START Selected text

My electronic barometer reads absolute and cannot be adjusted to reflect sea level readings, a situation that can be a little confusing. Right now it reads 26.42 inches of Mercury. About 1/3 mile away at the same ~3100 feet of elevation above sea level there is an online weather station reporting a reading of 29.48, adjusted to reflect the much more common method of referencing to sea level. If I look at Bob's chart and another online calculator I see that 3100 feet represents about 90% of the pressure at sea level, so 0.90 X 29.48 = 26.53 which is pretty close to my barometer's reading of 26.42.

If altimeters always read 30 +/- a little bit then they would be useless as altitude indicators.

Rally cry "Let your barometers run free, unencumbered by sea level constraints, an artificial human construct!"

OK, Richard beat met to it but I will post anyway.

Which is why I've chosen to use elevation AND local (artificial) barometric readings to factor boil temperature. I've tried for 2 pages to get that point across, but have failed miserably. I guess I'd make a terrible politician lol

Glenn – you convinced me a few pages ago. I've found some ugly, but once coded up, nice equations that use Elevation and Relative Air Pressure to calculate, first Absolute Air Pressure and then Boiling Temperature.

In an Excel spreadsheet, if Elevation is in cell B1 and Relative Air Pressure is in cell B2, these two equations will get a pretty good estimate of the temperature of boiling water

Abs Air Press = B2-29.921*(1-(288.15/(288.15-0.0019812*B1))^((32.17405*28.9644)/(-0.0019812*8.9494598*10^4)))

Boiling Temperature = 49.161*LN(Abs Air Press)+44.932

Hope this helps somebody…..

Natural Log….Natural Log….it's coming back….

….ooops…it went up in smoke.

Wiki: "The natural logarithm of a number is its logarithm to the base e, where e is an irrational and transcendental constant approximately equal to 2.718281828."

…yea, that's it!

Interesting Richard.

The Antoine equation I've been using isn't perfect, and I've just done some cross checking with absolute pressures, and found it to be about a half a degree off in boil temps at higher elevations. Since I'm only using that equation to factor in mild variances, with elevation being the main player, it probably doesn't even register an error when used so minimally.

END Selected text
START Record extracts

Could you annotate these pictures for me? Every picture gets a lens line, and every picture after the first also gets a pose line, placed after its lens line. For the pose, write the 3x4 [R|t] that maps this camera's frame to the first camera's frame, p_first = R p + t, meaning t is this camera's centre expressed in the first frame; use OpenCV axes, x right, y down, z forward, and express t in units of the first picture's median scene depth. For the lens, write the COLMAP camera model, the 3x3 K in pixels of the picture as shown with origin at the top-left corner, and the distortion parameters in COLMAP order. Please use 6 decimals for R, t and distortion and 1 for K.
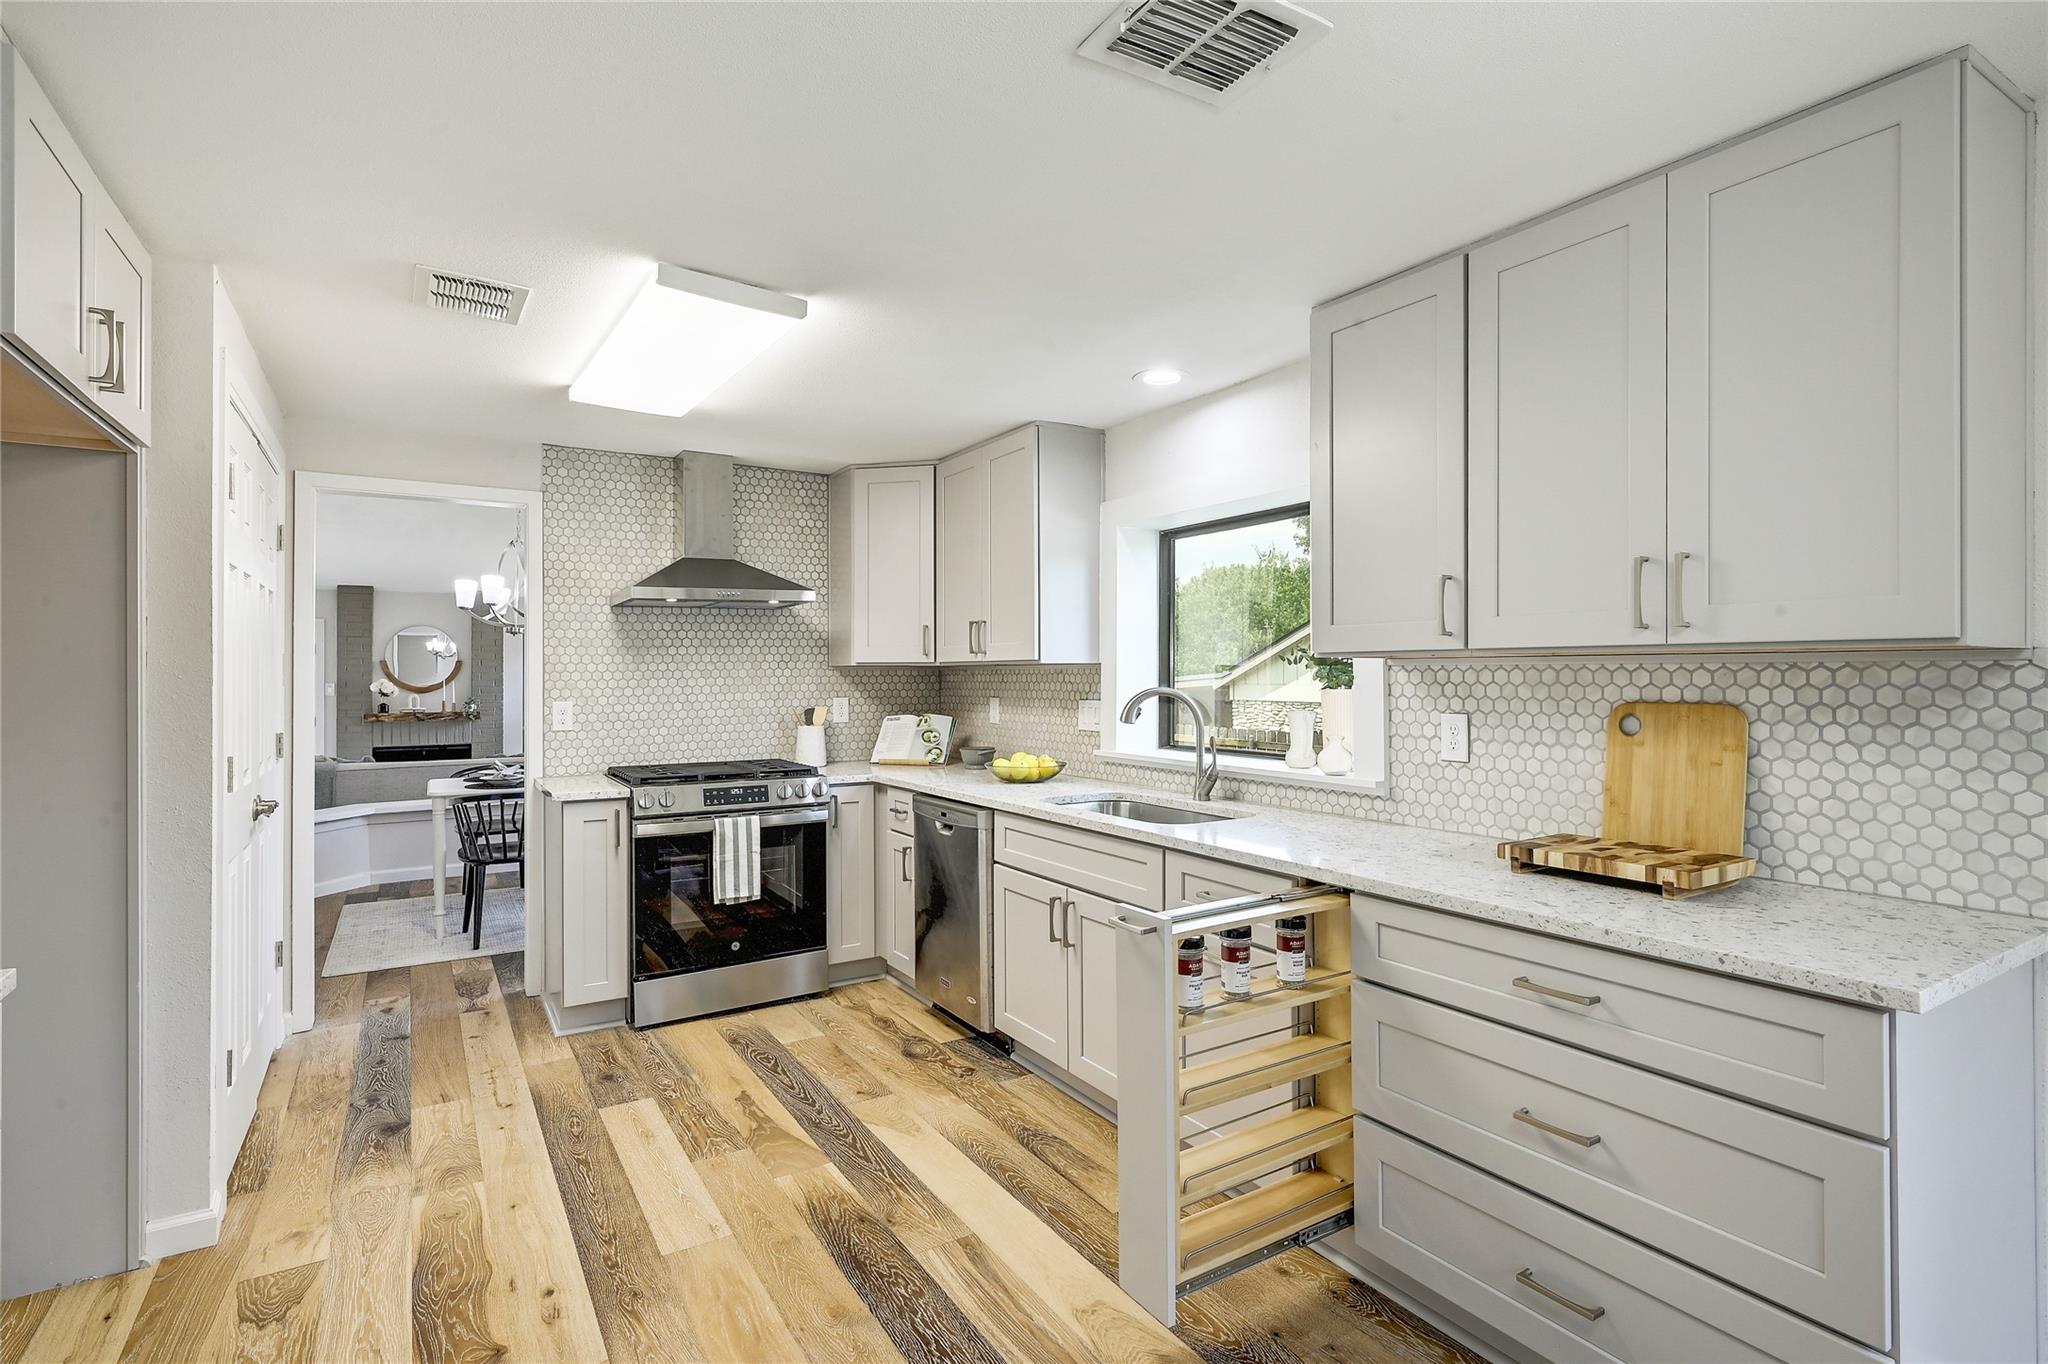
lens RADIAL K [[981.3, 0, 1029.7], [0, 981.3, 671.4], [0, 0, 1]] dist [-0.001653, -0.000156]
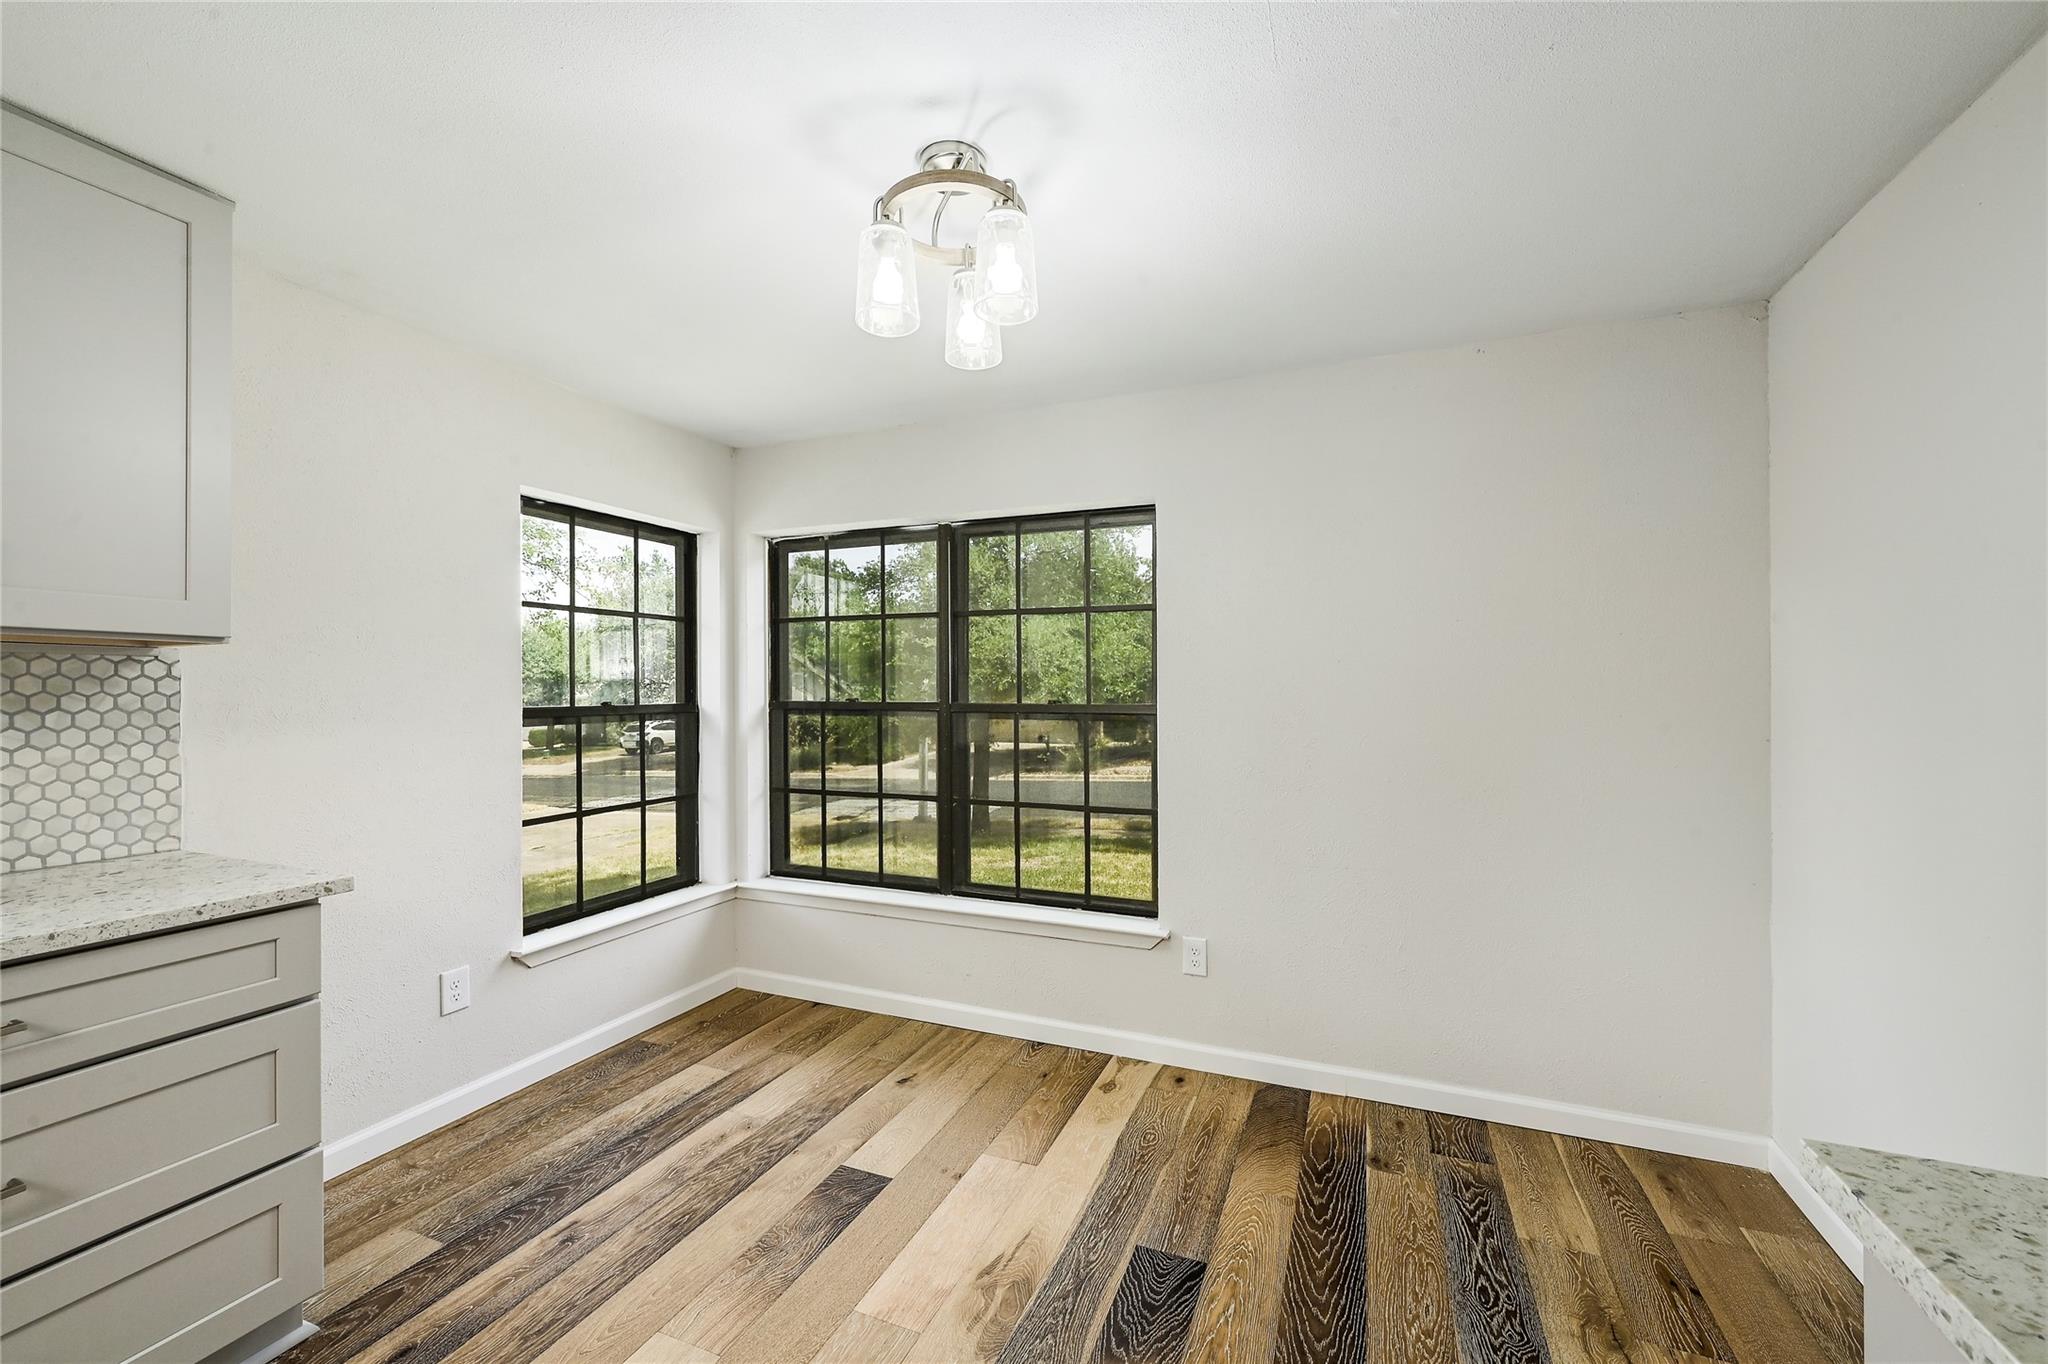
lens RADIAL K [[816.0, 0, 1026.2], [0, 816.0, 689.2], [0, 0, 1]] dist [-0.000230, -0.000041]
pose [[-0.575742, 0.006382, 0.817606, -0.352222], [0.000162, 0.999970, -0.007692, 0.026692], [-0.817631, -0.004296, -0.575726, 0.442049]]
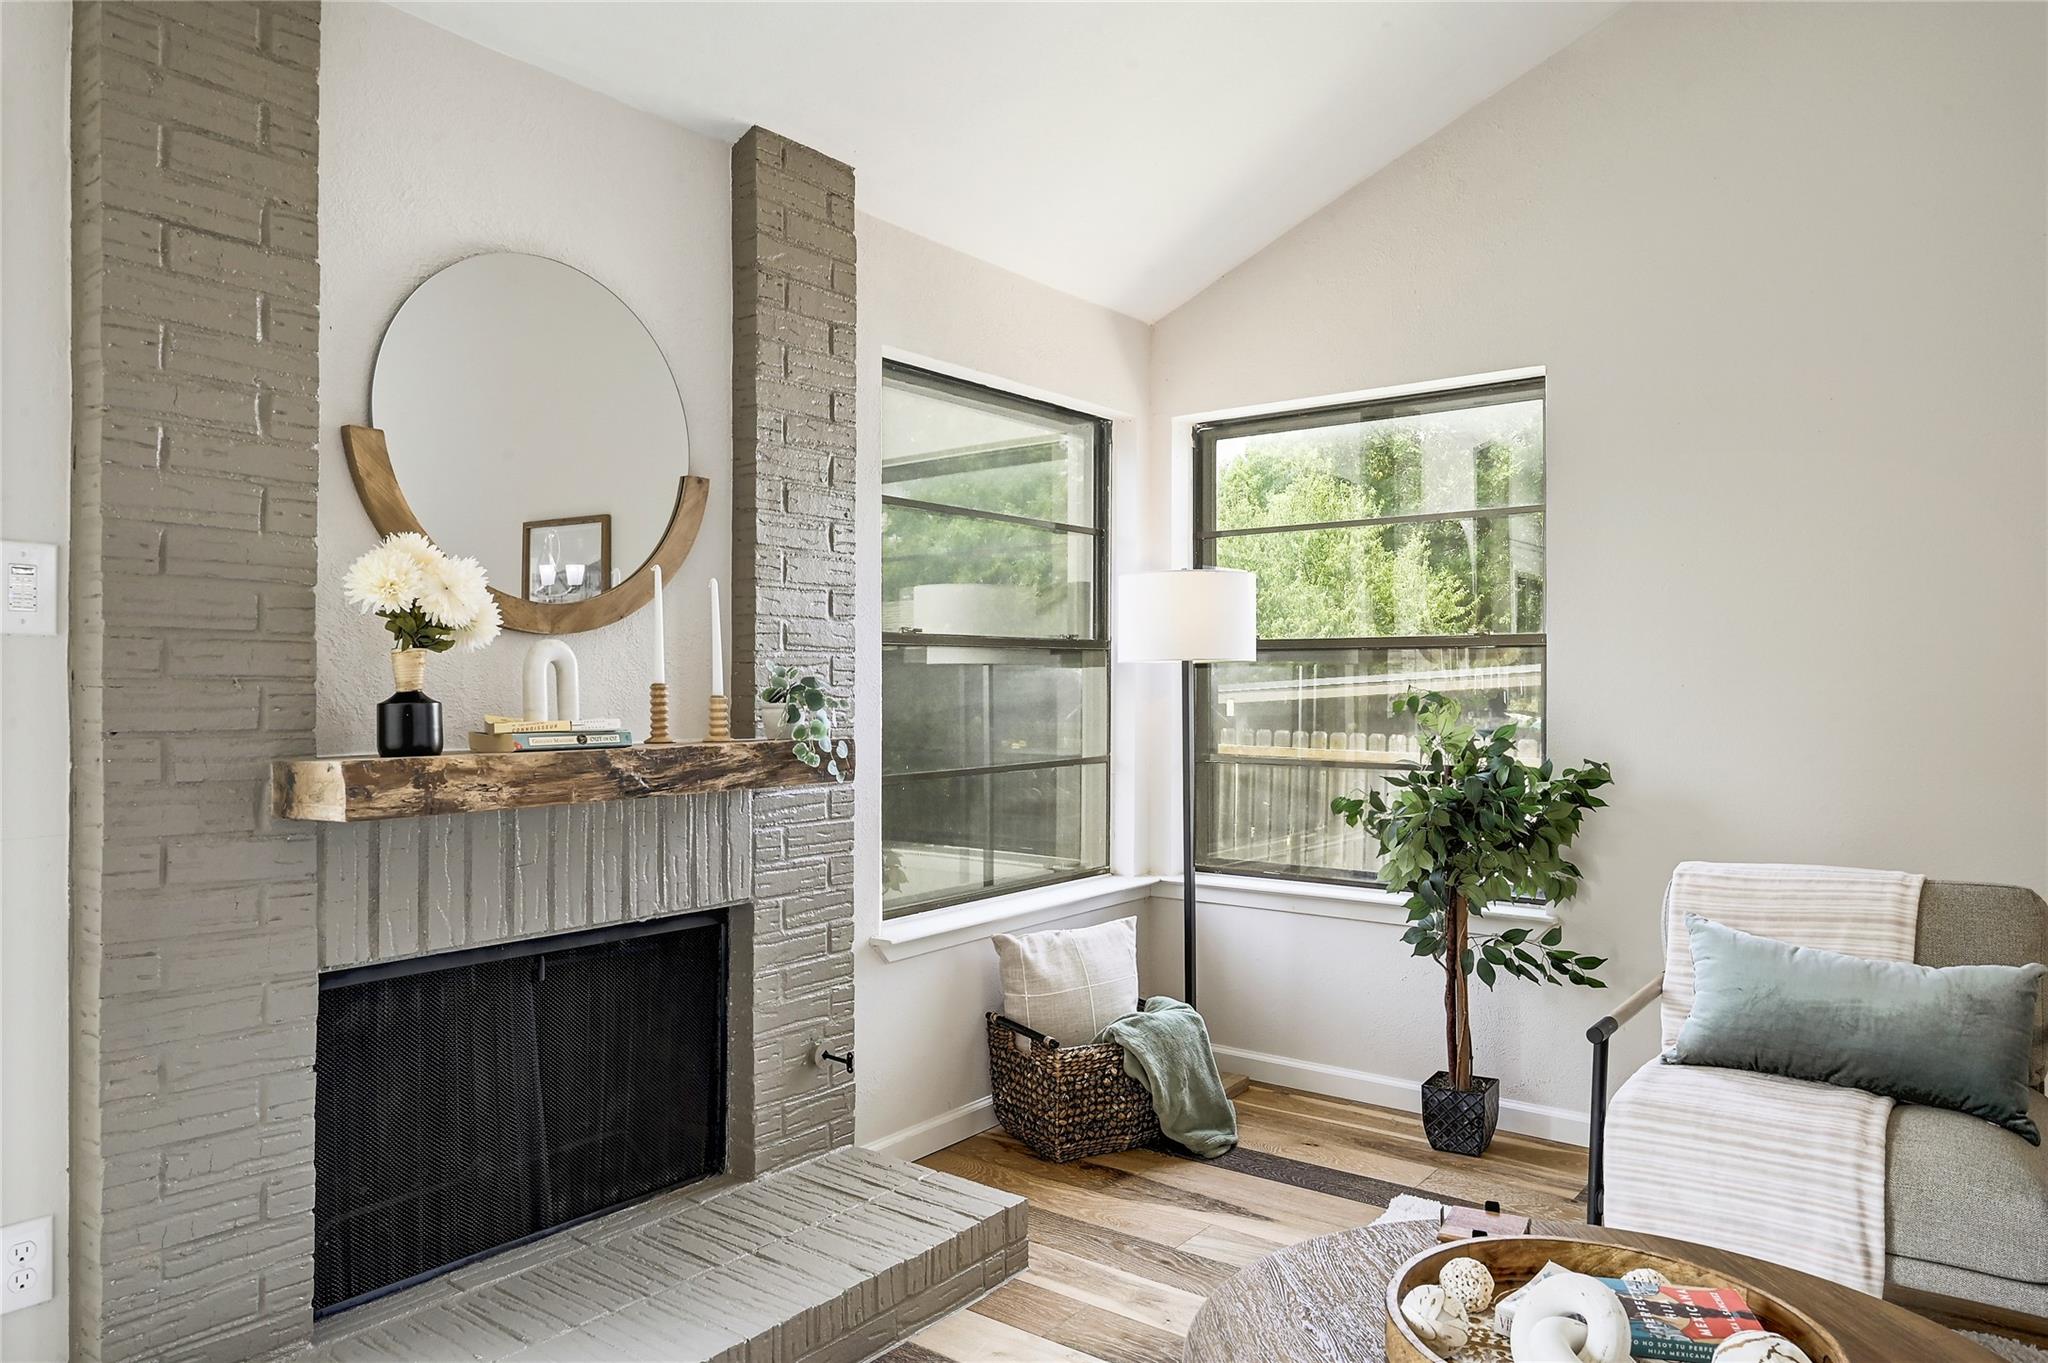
lens RADIAL K [[1329.5, 0, 1032.0], [0, 1329.5, 691.4], [0, 0, 1]] dist [-0.000713, -0.000972]
pose [[0.937086, 0.003682, 0.349080, -2.624955], [-0.007828, 0.999915, 0.010468, 0.121206], [-0.349012, -0.012542, 0.937034, 3.146406]]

END Record extracts

> _Brief_:
Can you extract everything in the barometric pressure thread from "Boiling Temperature = 49.161*LN(Abs" down to "up in smoke."? Answer using only the forum thread on barometric pressure and boiling temperature.

> _Completed exercise_:
Boiling Temperature = 49.161*LN(Abs Air Press)+44.932

Hope this helps somebody…..

Natural Log….Natural Log….it's coming back….

….ooops…it went up in smoke.